Second, regarding requests that implicate specific rulemakings:

  • Customer Clearing Documentation. On July 19, 2011, the Commission approved a proposal that targeted the FIA-ISDA Cleared Derivatives Execution Agreement. As with DCO participant eligibility, I have heard many different perspectives on this proposal. I have called for a staff roundtable so that the Commission might gather interested market participants (i.e., swap dealers, buy-side, trading platforms, and DCOs) in one room to discuss the necessity of this proposal. It’s my understanding that we will have a staff roundtable in early October.
  • Guidance on Mandatory Clearing and “Made available for Trading.” The Commission must explain its standards and priorities for determining which swaps should be subject to mandatory clearing. As I previously mentioned, I have circulated a letter to market participants, as well as the public, to solicit comments. Since the Commission failed to give any indication of its standards and priorities in previous rulemakings, we should hold a roundtable on the mandatory clearing determination. We should also at that roundtable discuss what “made available for trading” means.
  • Investment of Customer Funds. The Commission should re-propose the entirety of this rulemaking, given its potential effects on intermediaries and the lack of a quantitative cost-benefit analysis.

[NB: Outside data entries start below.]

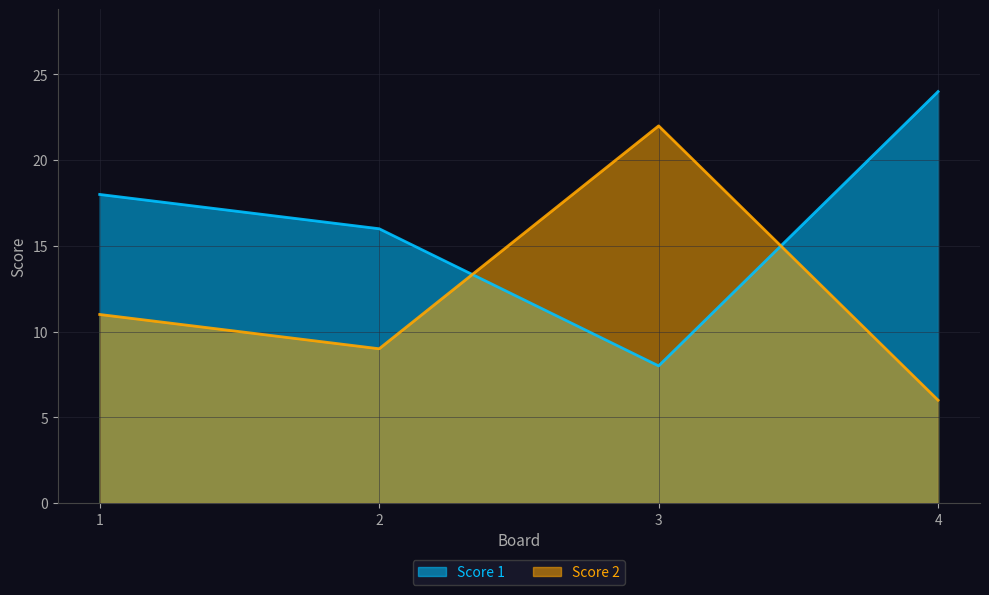

Does the chart have visible grid lines?

Yes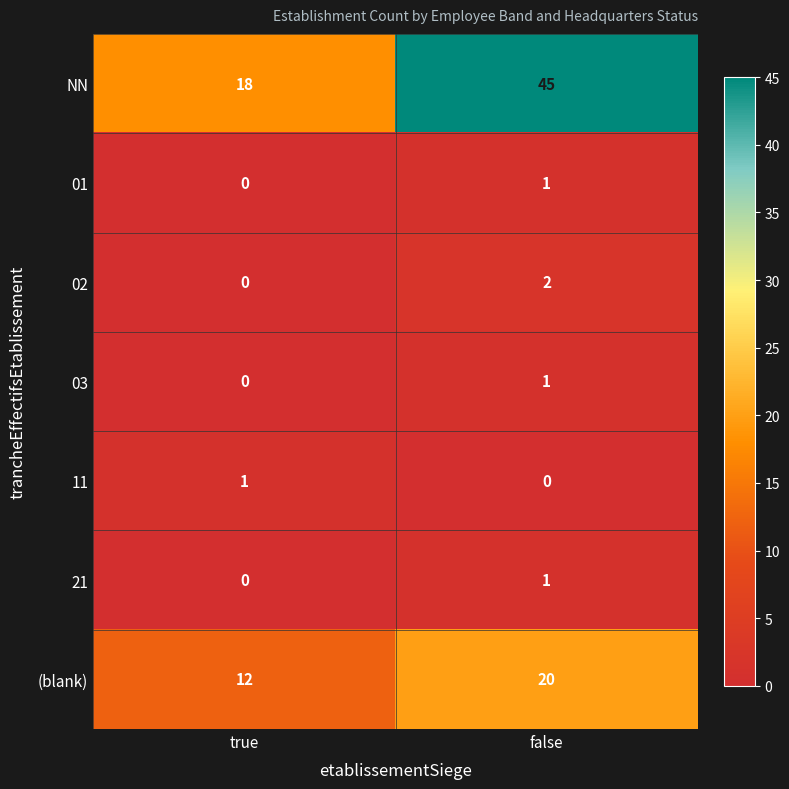

The value of (blank) at false is 33. True or false?

False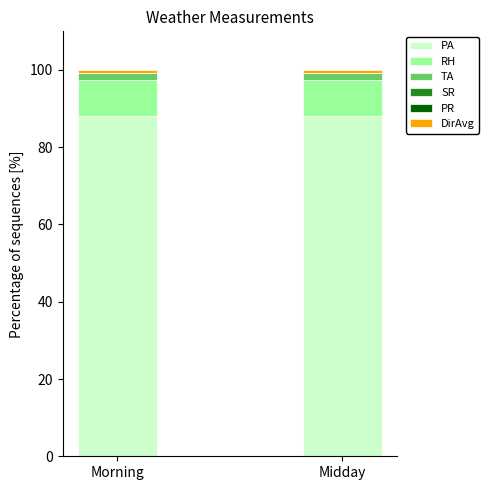

What is the minimum value for PA?

88.0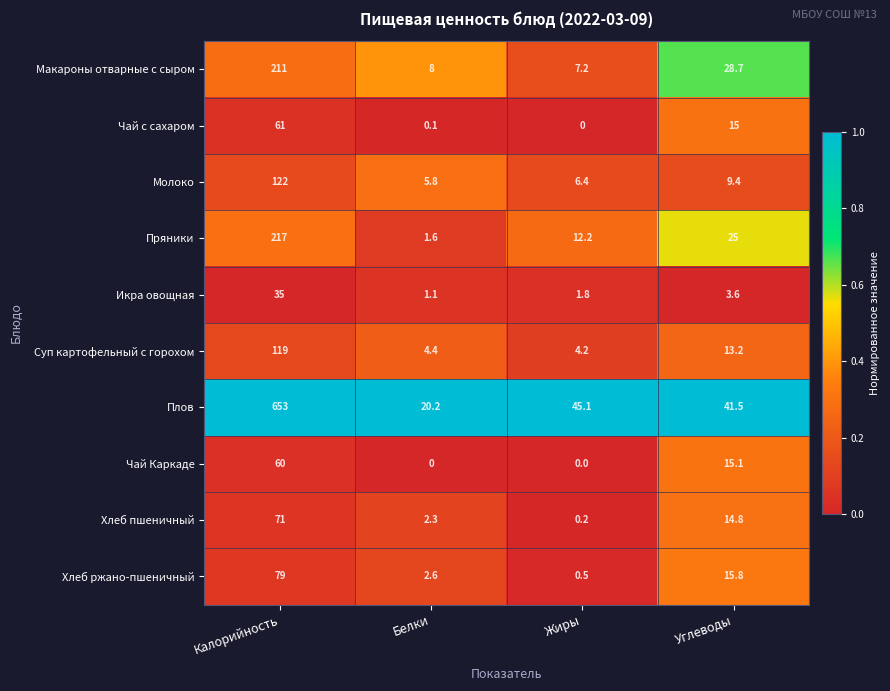

What is the total value across all series at Жиры?

77.6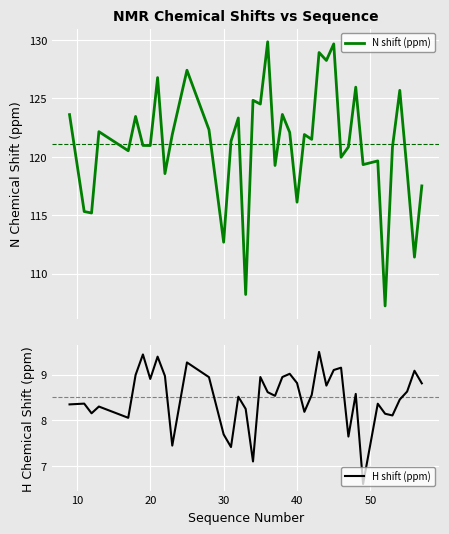

How many series are shown in this chart?

2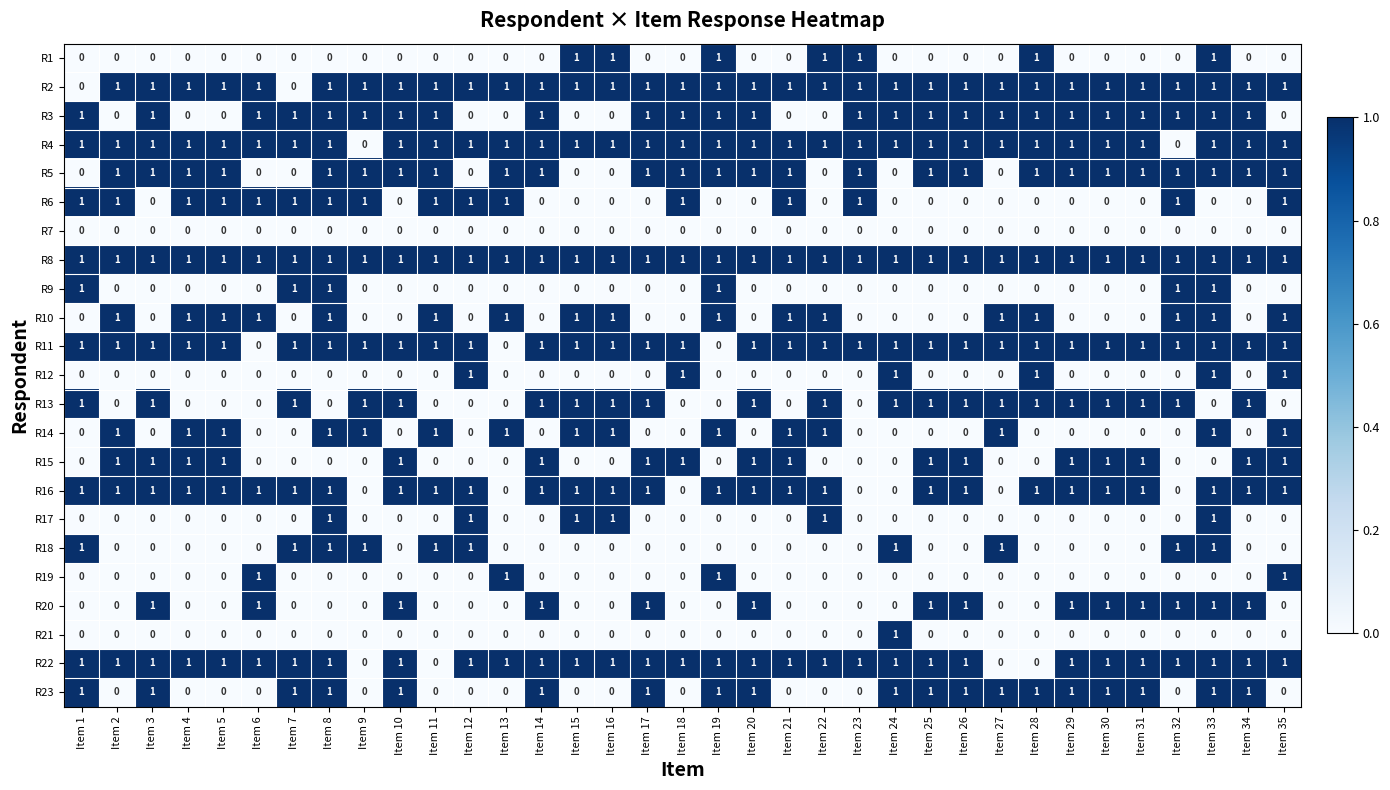

How many values in R16 are above zero?

28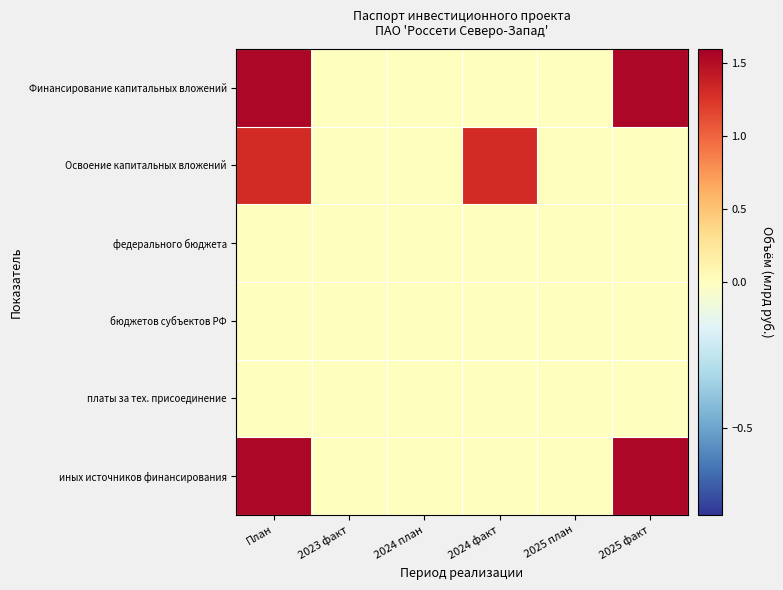

Reading left to right, transcribe all the data shown in this chart.

Финансирование капитальных вложений: План=1.5	2023 факт=0.0	2024 план=0.0	2024 факт=0.0	2025 план=0.0	2025 факт=1.5
Освоение капитальных вложений: План=1.3	2023 факт=0.0	2024 план=0.0	2024 факт=1.3	2025 план=0.0	2025 факт=0.0
федерального бюджета: План=0.0	2023 факт=0.0	2024 план=0.0	2024 факт=0.0	2025 план=0.0	2025 факт=0.0
бюджетов субъектов РФ: План=0.0	2023 факт=0.0	2024 план=0.0	2024 факт=0.0	2025 план=0.0	2025 факт=0.0
платы за тех. присоединение: План=0.0	2023 факт=0.0	2024 план=0.0	2024 факт=0.0	2025 план=0.0	2025 факт=0.0
иных источников финансирования: План=1.5	2023 факт=0.0	2024 план=0.0	2024 факт=0.0	2025 план=0.0	2025 факт=1.5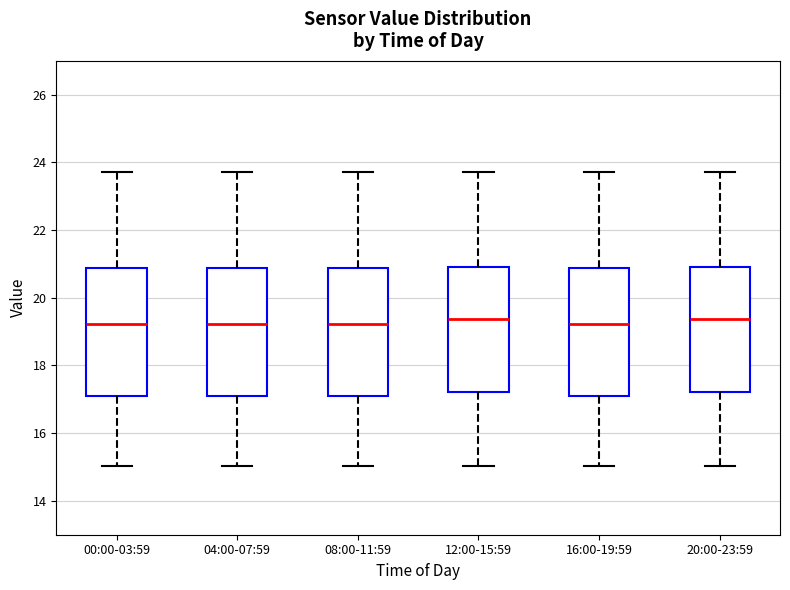

Where does the upper whisker of the box for 04:00-07:59 end on the y-axis? The values are not printed on the chart, so give them approximately, as read against the axis.

23.8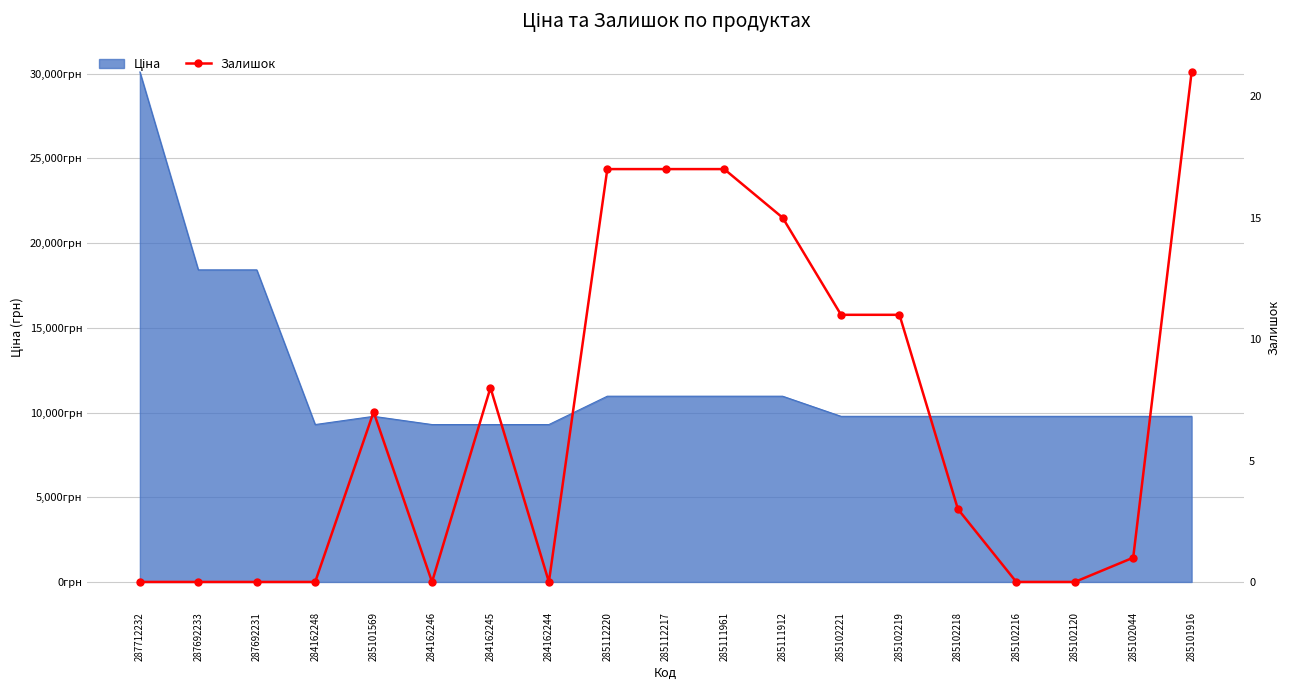

True or false: the data has more than 1 interior local peaks.

True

Finally, on requests that implicate Commission priorities:

  • Confidential Market Data. The Commission must develop policies and procedures to protect confidential market data, especially given its new data stewardship responsibilities under Dodd-Frank.
  • Technology, Technology, Technology. The Commission needs to stop investing the minimum in technology. In its budget, Congress provided a spending floor on technology and we are treating as a ceiling. The fiscal year ends in 17 days. Let’s invest the majority of our $6 million in carryover balances in technology. It may be too little, but it’s not too late.


I’m looking forward to learning from all of your perspectives on the important issues that are being taken up by the Dodd-Frank Act rulemakings. Finally, before I close, I would once again encourage all of you to submit your comments, both on the rulemakings and also on the issues that I have tried to bring their proper due attention, like guidance on mandatory clearing determinations. So thank you, again, to ISDA and to Stephen for inviting me to speak today, and for arranging for us all to have what I am sure will be a valuable dialogue on these issues.

1 See http://www.cftc.gov/PressRoom/PressReleases/pr6084-11.html.

2 Business Roundtable and the United States Chamber of Commerce vs. SEC, No. 10-1305, 2011 U.S. App. LEXIS 14988 (July 22, 2011).